- [Exercise]
Work out the count of lines in the entries below that include "size", and write only that count.

- [Task inputs]

────────

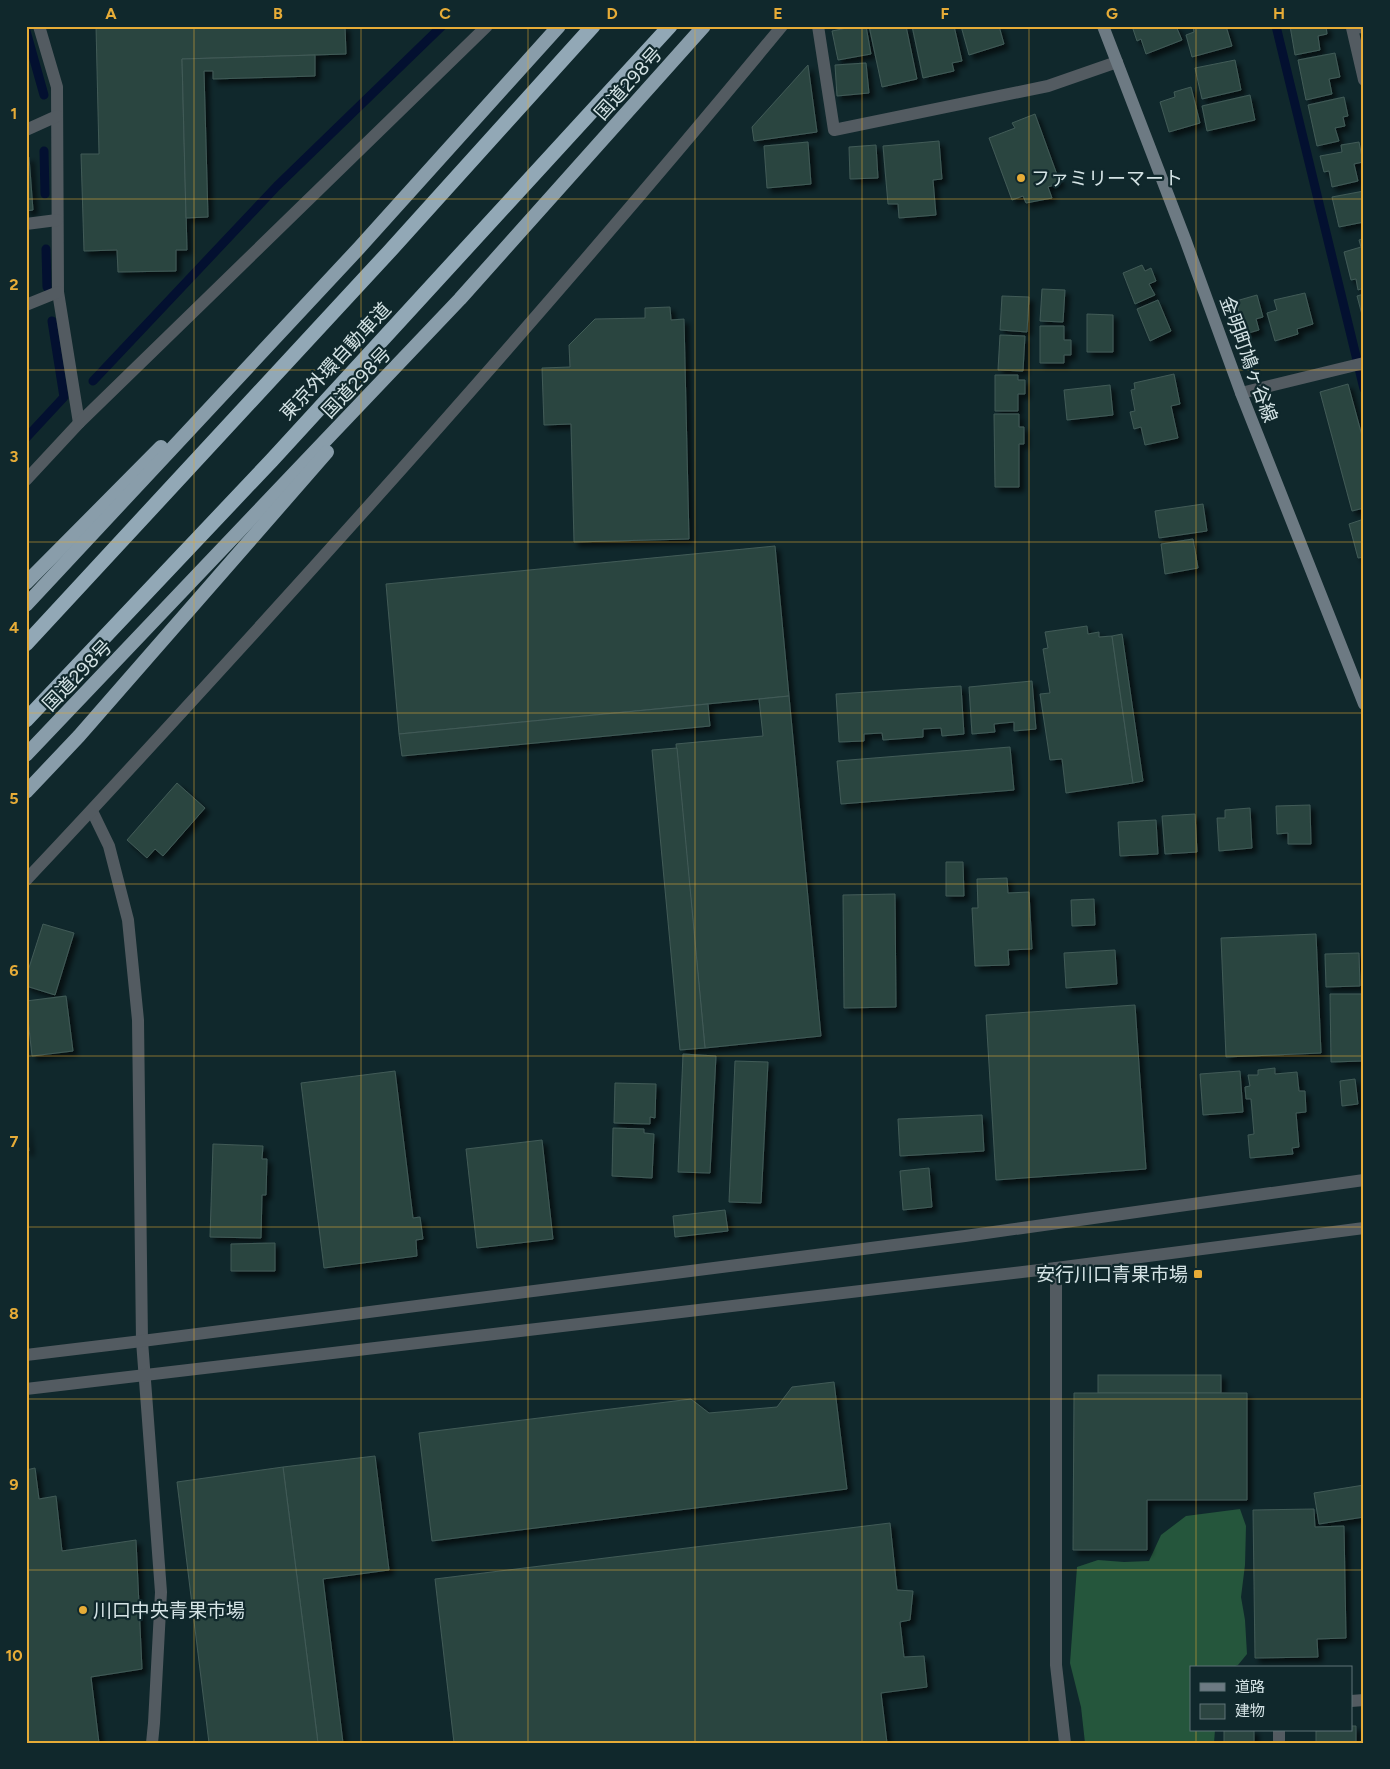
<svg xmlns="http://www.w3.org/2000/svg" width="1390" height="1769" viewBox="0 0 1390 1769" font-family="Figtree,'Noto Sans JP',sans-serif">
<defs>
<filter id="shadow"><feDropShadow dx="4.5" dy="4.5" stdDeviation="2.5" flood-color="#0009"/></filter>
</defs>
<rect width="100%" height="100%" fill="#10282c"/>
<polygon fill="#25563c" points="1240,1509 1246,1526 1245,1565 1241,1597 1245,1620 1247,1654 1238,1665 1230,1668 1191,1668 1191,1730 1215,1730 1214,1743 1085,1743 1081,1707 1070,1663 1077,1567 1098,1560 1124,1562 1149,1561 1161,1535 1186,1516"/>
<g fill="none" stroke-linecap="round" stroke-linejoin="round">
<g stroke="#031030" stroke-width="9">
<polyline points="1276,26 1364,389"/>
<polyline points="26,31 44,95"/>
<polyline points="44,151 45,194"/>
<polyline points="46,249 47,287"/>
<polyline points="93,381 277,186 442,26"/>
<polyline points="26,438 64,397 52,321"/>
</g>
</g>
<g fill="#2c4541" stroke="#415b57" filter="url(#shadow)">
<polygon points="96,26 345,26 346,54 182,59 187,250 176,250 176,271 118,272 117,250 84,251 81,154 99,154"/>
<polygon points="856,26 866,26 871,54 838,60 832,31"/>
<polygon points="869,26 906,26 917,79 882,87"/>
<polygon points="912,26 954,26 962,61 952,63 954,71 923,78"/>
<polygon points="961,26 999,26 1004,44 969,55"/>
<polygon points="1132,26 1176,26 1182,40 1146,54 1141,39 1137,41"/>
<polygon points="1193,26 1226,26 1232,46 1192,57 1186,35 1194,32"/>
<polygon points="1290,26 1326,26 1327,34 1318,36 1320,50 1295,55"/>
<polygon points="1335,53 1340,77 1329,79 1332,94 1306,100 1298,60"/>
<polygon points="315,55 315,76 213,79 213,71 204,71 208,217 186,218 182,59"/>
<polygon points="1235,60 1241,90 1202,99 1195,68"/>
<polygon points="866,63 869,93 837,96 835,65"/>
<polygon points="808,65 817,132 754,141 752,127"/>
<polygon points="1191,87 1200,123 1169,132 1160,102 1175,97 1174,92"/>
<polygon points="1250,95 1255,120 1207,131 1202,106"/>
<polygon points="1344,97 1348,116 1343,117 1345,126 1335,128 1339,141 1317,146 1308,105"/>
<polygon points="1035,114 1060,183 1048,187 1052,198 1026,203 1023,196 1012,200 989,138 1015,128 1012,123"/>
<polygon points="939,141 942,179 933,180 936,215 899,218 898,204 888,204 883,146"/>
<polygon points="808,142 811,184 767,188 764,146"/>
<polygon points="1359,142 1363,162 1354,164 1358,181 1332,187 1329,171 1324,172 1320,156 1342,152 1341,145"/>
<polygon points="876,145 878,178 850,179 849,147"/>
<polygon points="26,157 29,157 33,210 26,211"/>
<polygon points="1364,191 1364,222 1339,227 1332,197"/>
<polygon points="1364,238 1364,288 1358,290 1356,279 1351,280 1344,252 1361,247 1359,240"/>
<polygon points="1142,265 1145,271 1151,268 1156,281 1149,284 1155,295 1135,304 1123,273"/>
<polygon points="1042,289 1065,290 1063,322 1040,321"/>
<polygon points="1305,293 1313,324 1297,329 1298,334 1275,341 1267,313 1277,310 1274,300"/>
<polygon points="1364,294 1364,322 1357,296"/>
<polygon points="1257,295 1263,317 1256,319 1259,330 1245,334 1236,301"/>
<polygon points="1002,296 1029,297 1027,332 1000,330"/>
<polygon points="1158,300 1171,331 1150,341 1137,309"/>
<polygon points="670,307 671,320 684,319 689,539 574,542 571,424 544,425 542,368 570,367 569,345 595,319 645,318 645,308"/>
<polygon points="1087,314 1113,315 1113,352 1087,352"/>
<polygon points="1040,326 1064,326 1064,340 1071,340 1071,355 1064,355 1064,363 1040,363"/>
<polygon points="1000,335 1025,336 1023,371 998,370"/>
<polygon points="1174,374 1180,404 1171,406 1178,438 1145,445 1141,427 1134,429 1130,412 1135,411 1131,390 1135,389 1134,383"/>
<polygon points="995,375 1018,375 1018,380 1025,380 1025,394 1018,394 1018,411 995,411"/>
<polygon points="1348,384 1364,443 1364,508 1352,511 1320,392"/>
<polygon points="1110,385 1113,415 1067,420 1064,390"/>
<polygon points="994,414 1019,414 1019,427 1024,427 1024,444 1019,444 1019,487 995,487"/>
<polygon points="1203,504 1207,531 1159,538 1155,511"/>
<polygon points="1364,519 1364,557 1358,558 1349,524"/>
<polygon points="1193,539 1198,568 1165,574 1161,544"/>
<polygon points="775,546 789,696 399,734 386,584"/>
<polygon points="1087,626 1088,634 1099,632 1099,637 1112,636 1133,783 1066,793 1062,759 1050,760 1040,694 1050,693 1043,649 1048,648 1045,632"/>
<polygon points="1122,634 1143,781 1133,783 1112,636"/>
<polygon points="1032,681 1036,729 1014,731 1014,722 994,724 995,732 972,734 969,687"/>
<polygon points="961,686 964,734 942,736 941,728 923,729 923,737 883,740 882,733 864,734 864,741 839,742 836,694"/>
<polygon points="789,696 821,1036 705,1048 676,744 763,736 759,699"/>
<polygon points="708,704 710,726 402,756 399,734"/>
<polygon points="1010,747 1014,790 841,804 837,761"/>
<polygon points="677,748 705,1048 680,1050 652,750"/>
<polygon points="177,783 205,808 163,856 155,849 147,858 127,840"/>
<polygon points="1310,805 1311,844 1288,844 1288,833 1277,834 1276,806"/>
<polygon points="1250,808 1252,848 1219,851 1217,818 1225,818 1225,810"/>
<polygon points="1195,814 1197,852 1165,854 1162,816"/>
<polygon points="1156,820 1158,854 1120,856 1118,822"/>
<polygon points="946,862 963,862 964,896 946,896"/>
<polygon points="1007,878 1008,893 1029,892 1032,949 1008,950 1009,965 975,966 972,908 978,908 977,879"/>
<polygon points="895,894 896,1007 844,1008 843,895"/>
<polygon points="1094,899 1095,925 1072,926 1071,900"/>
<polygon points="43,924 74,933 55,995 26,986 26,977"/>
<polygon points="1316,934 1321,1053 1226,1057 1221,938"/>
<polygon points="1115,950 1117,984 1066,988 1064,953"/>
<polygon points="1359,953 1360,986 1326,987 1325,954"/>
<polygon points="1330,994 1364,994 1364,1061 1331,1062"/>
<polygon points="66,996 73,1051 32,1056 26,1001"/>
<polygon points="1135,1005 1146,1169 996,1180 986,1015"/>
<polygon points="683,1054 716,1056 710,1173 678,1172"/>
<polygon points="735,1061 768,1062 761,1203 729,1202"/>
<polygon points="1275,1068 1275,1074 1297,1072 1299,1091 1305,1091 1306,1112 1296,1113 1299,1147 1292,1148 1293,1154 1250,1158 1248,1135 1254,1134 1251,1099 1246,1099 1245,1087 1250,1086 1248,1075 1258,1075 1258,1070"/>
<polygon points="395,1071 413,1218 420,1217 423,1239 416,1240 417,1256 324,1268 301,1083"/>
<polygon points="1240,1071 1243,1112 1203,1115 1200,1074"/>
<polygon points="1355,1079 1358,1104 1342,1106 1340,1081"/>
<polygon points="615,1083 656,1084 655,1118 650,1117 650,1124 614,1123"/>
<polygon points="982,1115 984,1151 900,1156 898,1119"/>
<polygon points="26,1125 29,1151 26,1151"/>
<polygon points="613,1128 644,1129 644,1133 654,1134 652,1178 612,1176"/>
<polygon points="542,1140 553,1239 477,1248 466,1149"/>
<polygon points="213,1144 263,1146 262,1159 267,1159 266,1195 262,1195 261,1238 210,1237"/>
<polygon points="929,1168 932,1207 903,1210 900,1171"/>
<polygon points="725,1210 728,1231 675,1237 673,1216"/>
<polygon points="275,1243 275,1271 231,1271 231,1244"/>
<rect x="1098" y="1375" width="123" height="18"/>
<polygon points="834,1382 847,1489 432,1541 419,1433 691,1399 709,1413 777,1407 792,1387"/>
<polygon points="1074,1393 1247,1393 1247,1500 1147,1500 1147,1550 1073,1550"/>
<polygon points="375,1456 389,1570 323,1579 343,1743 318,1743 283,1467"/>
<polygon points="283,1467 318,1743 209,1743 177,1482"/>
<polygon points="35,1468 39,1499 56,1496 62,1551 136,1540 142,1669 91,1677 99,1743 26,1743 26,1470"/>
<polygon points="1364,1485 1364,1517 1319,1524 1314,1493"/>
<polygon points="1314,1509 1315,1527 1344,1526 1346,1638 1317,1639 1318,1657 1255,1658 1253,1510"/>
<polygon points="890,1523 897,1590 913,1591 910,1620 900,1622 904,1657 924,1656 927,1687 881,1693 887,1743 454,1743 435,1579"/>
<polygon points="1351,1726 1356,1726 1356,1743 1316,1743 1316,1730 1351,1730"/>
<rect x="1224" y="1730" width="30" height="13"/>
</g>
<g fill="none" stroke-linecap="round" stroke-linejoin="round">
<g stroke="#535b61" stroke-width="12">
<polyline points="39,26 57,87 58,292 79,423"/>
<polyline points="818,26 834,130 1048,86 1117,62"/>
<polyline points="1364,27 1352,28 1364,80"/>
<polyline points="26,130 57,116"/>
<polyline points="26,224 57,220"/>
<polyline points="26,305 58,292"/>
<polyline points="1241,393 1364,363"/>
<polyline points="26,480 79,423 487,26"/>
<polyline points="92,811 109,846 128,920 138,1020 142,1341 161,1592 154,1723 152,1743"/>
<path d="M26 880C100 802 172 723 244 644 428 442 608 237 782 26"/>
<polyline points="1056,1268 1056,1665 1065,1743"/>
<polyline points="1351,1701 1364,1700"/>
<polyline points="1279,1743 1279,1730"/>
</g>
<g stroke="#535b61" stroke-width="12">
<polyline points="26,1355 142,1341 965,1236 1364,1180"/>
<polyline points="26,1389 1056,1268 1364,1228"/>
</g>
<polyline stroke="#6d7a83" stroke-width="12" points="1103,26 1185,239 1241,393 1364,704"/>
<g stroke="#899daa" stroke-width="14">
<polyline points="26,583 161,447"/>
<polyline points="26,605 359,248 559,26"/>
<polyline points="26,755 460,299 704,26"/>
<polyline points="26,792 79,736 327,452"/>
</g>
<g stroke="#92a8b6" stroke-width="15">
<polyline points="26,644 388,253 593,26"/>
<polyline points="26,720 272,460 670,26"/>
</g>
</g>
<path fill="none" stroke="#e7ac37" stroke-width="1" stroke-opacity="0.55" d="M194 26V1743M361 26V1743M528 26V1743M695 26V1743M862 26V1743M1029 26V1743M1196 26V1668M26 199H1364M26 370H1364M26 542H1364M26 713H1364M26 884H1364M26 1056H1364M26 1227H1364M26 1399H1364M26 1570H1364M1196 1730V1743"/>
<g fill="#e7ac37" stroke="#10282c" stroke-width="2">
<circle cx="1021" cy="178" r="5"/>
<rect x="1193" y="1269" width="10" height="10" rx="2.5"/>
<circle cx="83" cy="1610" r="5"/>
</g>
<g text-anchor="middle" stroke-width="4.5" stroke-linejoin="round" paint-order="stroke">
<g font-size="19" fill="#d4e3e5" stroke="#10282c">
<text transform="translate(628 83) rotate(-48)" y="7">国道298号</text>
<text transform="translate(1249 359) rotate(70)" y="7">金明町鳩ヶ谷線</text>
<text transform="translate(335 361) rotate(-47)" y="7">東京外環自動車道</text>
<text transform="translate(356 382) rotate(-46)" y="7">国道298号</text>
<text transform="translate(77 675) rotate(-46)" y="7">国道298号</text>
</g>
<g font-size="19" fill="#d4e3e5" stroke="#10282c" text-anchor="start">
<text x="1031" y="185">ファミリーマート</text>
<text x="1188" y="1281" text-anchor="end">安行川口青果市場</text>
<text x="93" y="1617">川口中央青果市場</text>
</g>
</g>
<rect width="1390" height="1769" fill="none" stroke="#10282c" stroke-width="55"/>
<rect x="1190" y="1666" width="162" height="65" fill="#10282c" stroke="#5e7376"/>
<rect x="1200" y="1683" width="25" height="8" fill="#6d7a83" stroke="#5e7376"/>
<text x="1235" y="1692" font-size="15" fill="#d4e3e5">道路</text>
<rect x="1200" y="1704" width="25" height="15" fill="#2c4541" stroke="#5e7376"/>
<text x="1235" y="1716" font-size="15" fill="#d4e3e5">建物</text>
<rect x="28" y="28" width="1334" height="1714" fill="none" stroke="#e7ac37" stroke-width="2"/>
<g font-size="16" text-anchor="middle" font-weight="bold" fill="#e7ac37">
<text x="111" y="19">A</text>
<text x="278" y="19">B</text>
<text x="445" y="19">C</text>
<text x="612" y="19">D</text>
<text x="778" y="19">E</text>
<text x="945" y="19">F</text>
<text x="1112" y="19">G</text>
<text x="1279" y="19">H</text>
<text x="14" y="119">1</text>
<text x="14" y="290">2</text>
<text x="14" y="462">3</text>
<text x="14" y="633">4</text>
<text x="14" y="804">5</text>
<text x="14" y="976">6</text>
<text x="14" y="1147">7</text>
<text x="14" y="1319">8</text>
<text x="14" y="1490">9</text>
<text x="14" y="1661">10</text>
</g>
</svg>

────────

- [Finished exercise]
5